▸ **Task**: Filter this data down to the lines that hold "what", and copy them.

========================================================================

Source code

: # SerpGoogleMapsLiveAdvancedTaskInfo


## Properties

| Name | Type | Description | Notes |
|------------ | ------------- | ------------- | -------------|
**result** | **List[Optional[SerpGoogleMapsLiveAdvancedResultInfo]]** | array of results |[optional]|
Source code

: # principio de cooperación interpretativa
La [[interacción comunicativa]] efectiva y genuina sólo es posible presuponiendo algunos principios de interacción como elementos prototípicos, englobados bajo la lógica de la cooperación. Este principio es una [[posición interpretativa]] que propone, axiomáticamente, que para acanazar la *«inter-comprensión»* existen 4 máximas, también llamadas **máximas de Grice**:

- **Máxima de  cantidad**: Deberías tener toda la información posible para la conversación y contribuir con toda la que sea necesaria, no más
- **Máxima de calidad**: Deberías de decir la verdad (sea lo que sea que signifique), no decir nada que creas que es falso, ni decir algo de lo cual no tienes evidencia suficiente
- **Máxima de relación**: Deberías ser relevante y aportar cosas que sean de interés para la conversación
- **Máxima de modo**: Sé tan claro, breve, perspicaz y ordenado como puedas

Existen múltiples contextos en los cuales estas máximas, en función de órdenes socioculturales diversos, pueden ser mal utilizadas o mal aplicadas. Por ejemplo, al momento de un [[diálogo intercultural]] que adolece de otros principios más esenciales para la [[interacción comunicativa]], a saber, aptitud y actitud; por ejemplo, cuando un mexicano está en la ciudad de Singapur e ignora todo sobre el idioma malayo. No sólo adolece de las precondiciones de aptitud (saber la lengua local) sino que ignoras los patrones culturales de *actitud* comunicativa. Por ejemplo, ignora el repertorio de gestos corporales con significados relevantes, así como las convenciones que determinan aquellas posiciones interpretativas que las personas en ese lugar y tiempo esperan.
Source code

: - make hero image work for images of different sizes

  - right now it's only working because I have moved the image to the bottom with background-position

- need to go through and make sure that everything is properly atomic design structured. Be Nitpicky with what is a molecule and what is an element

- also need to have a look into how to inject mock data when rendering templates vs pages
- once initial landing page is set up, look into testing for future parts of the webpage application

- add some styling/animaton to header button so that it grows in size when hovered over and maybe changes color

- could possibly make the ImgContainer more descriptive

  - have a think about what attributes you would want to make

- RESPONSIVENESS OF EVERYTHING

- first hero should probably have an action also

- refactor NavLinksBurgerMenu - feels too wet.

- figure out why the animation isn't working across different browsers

========================================================================

▸ **Answer to the exercise**:
- need to go through and make sure that everything is properly atomic design structured. Be Nitpicky with what is a molecule and what is an element
  - have a think about what attributes you would want to make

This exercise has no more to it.